One major limitation of this study is the relatively small sample size (n = 44), which may affect the generalizability of the model and increase the risk of overfitting. This constraint was due to limited access to ethically approved, high-quality radiographic data. To address this, we employed 10-fold cross-validation and selected low-dimensional, clinically interpretable features to reduce model complexity. Future studies with larger and more diverse datasets are essential to validate and extend the findings. Due to the limited sample size and categorical outcome, SHapley Additive exPlanations (SHAP) and receiver operating characteristic (ROC) analyses were not included. Future studies with larger datasets can incorporate these interpretability tools.

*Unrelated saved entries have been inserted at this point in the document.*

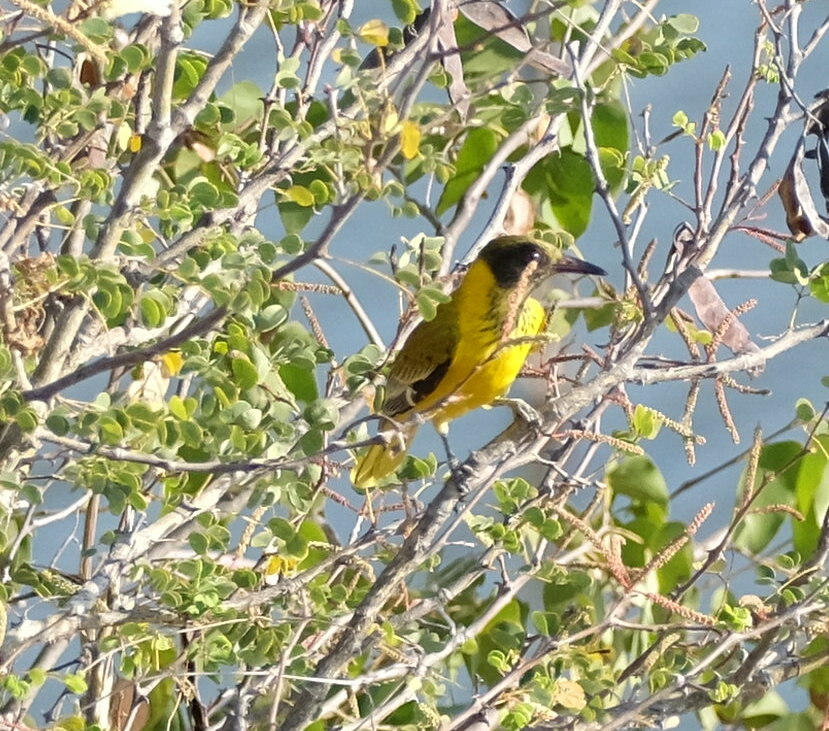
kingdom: Animalia
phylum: Chordata
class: Aves
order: Passeriformes
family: Oriolidae
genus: Oriolus
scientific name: Oriolus larvatus
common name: Black-headed oriole
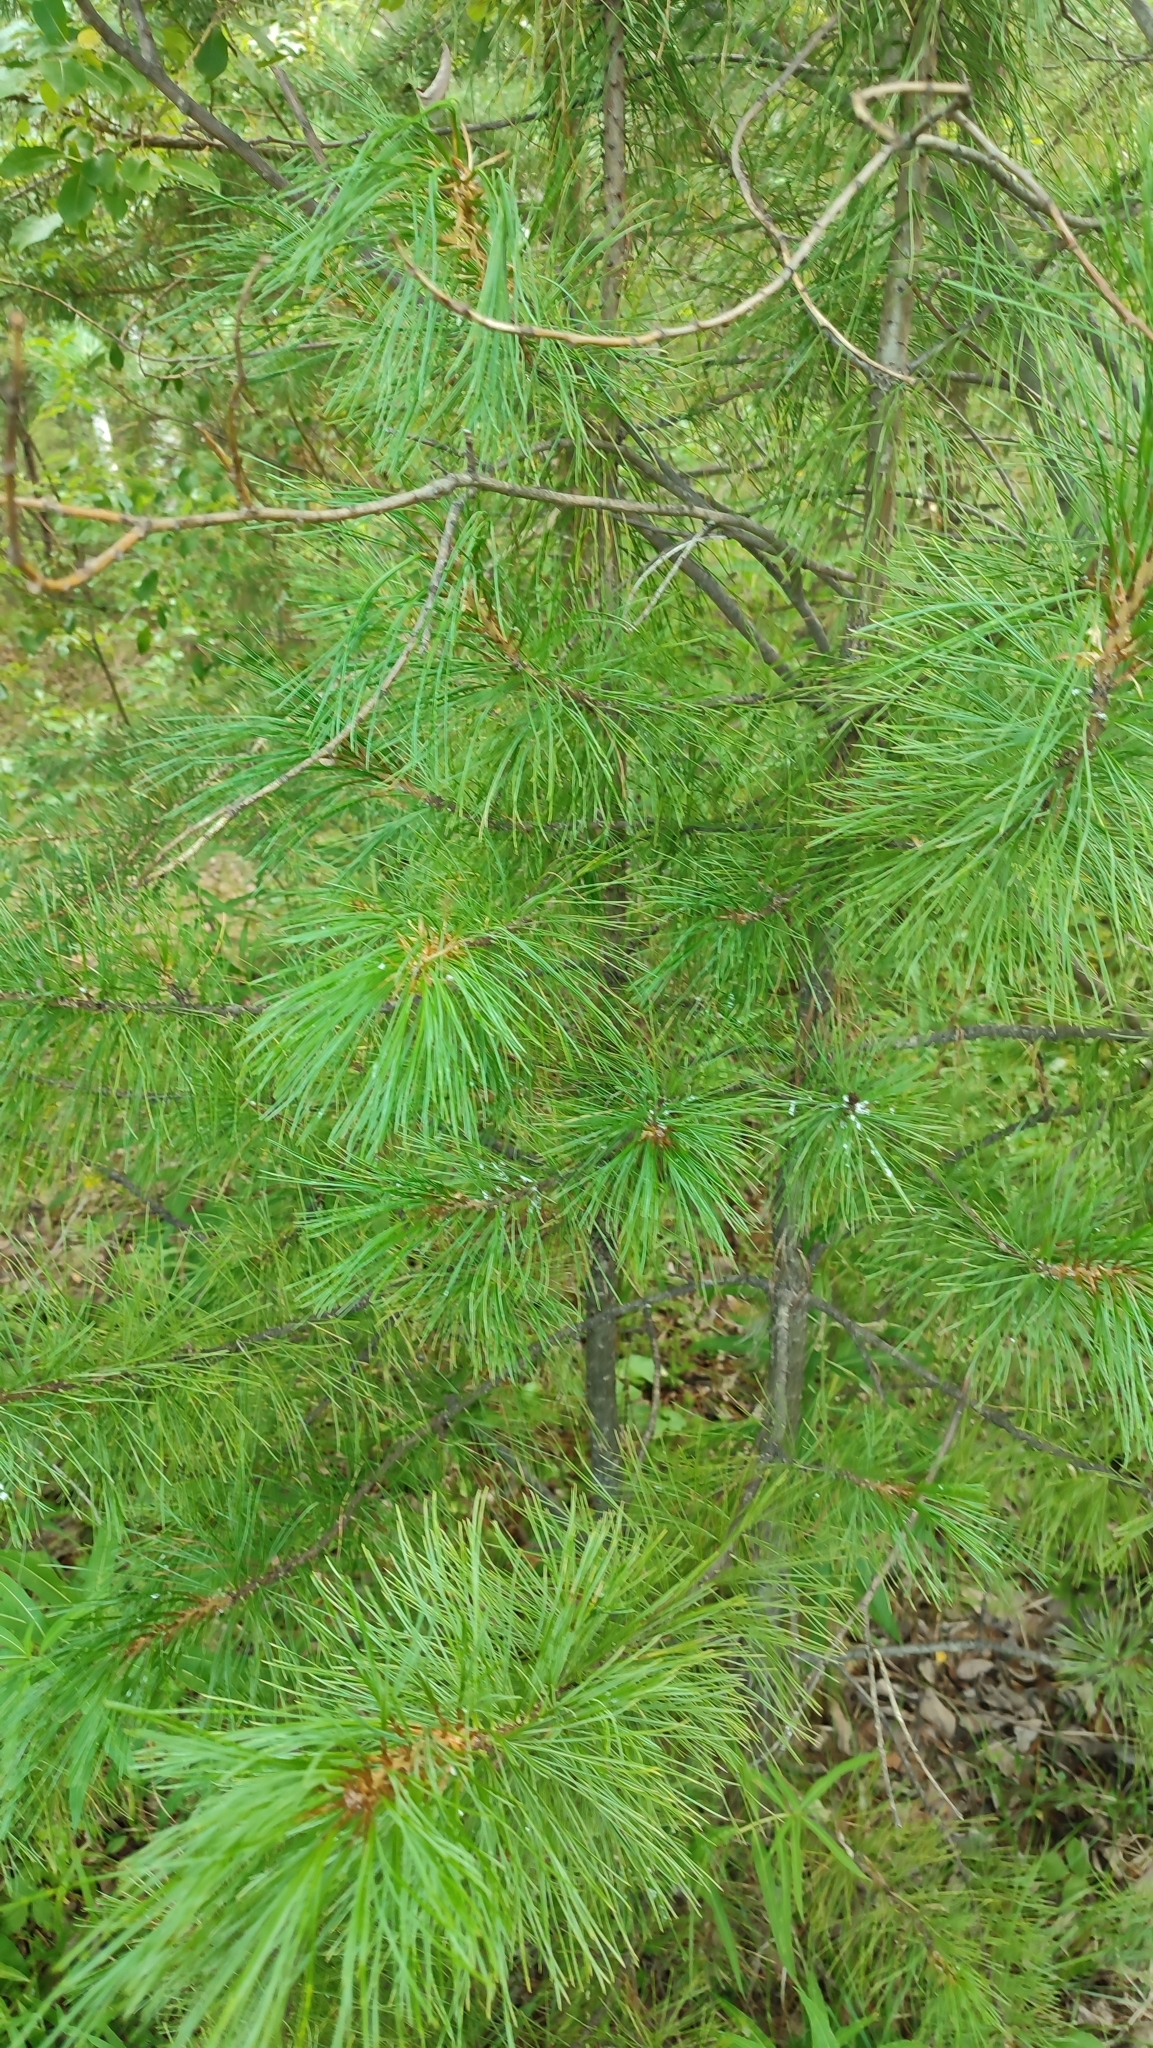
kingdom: Plantae
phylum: Tracheophyta
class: Pinopsida
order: Pinales
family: Pinaceae
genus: Pinus
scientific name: Pinus sibirica
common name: Siberian pine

From an applied perspective, the results of this study can help in the development of computer-aided diagnosis (CAD) systems in imaging units. Rapid and automated analysis of radiographic images using a trained SVM model can play a role in patient classification, prioritization of therapeutic interventions, and even in planning joint replacement surgeries.
5.1. Conclusions
This study developed an automated classification model to assess knee osteoarthritis severity using radiographic image processing, focusing on four clinical features: Femoral-tibial axis angle, joint space distance, joint erosion rate, and osteophyte detection. A SVM algorithm with linear and nonlinear kernels was employed, with nonlinear kernels — particularly radial and RBF — demonstrating superior performance in distinguishing disease stages. The model achieved a peak accuracy of 79.89% when all features were combined with the radial kernel, highlighting the importance of feature integration and classifier selection. Notably, the model’s ability to analyze bone geometry, especially the femoral-tibial angle, was significant in predicting disease severity. Although the proposed model may offer practical advantages in resource-limited settings due to its simplicity and interpretability, further validation on larger, multi-center datasets is essential to confirm its generalizability and clinical applicability. Future research should incorporate multi-source data, including demographic characteristics and additional imaging modalities such as magnetic resonance imaging (MRI) and computed tomography (CT), to enhance diagnostic accuracy and develop multimodal intelligent systems.